EXTRAIT À LIRE –

La guerre contre l’Iran : de la frappe éclair à l’impasse stratégique

Par Elijah J. Magnier –

Le « président de la paix », Donald Trump, pensait que l’Iran serait d’abord intimidé par ses menaces, puis par le déploiement progressif des forces américaines dans la région, et enfin — lorsque Téhéran ne céderait pas — par une série rapide de frappes censées mettre fin à la confrontation en quelques jours. Contrairement à ces attentes, l’Iran a réagi en affrontant l’attaque qu’il anticipait et en ripostant contre les forces américaines à travers leurs bases au Moyen-Orient ainsi que contre leur principal allié, Israël, à l’origine du conflit. Trump apparaît désormais piégé, tentant de proclamer des victoires qui manquent de crédibilité à l’échelle internationale, tout en étant incapable de mettre fin à la guerre en raison des conditions fermes imposées par l’Iran et de la poursuite par Israël de sa campagne visant à détruire les infrastructures et les ressources iraniennes.

Certains conseillers de Trump, notamment Jared Kushner et Steve Witkoff en tant qu’émissaires, ainsi que Pete Hegseth comme secrétaire à la Défense, pourraient avoir induit le président en erreur en s’appuyant sur des menaces non confirmées ou exagérées. Cela s’est produit alors même que les agences de renseignement américaines — telles que la CIA, le Bureau du directeur du renseignement national et les évaluations du Pentagone — contredisaient apparemment les affirmations selon lesquelles l’Iran préparait une attaque imminente contre les forces ou les intérêts américains. Des rapports datés du 1er au 3 mars 2026 décrivent des briefings à huis clos au cours desquels des responsables de l’administration ont informé le Congrès qu’aucun renseignement spécifique n’indiquait que l’Iran planifiait une frappe préventive. L’opération a plutôt été présentée comme une mesure « défensive proactive » visant à prévenir des menaces plus larges liées aux ambitions nucléaires de l’Iran, à ses capacités balistiques ou à ses réseaux régionaux, et en partie à s’aligner sur les plans unilatéraux d’Israël. Cette explication contraste fortement avec les déclarations publiques de Trump, reprises notamment par Hegseth et Marco Rubio, évoquant une « menace imminente », affirmation que les critiques considèrent comme exagérée, voire fabriquée pour justifier les frappes.

DONNÉES À EXAMINER –
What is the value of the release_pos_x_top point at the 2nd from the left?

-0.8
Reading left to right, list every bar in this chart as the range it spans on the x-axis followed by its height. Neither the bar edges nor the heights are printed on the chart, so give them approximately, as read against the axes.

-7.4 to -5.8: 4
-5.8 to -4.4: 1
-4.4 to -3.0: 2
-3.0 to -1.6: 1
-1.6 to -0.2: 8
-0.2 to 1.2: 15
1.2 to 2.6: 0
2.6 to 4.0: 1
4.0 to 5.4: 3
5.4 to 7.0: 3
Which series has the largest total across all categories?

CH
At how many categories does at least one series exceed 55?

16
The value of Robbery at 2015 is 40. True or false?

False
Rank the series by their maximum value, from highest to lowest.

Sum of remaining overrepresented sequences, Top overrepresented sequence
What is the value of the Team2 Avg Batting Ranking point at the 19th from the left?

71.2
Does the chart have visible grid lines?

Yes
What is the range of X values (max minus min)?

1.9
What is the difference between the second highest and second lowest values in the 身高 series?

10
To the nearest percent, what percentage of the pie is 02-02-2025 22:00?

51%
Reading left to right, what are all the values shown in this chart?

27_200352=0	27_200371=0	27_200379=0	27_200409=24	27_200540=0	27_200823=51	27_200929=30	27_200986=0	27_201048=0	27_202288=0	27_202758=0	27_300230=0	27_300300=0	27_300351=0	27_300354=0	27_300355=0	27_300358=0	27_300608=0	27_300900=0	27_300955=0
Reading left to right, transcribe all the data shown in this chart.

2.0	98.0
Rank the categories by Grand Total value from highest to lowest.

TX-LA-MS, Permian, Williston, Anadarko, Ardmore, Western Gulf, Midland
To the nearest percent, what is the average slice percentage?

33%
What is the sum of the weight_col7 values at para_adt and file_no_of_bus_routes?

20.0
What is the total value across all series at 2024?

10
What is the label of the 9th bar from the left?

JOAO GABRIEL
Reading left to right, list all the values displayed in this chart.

TRAVAIL DEMANDÉ –
Rédigez la suite de l'extrait sur la guerre contre l'Iran, à partir de sa dernière phrase. Les lignes n'ont aucun rôle dans ce travail.

RÉPONSE ATTENDUE –
Des éléments montrant des conseils contradictoires et une possible déformation des informations sont apparus dans les jours précédant les attaques du 28 février. Une semaine avant l’opération, le Bureau du directeur du renseignement national et le Pentagone avaient averti que toute tentative d’affaiblir ou de déstabiliser le régime iranien risquait d’échouer et pourrait provoquer une escalade régionale plus large avec de graves répercussions mondiales. Malgré ces avertissements, l’opération a été lancée sur la base d’évaluations beaucoup plus optimistes, promues par des conseillers tels que Kushner et Witkoff, qui auraient largement repris les analyses israéliennes. Les critiques affirment que ces émissaires, dépourvus d’une expertise approfondie en matière nucléaire, ont exagéré les intentions nucléaires de l’Iran et sa position dans les négociations à Genève, affirmant que Téhéran se vantait de sa capacité à produire une bombe ou exigeait des niveaux d’enrichissement inacceptables. Ce faisant, ils auraient marginalisé les évaluations de la communauté du renseignement qui ne trouvaient aucune preuve d’un programme d’armement nucléaire actif ni d’une capacité nucléaire imminente.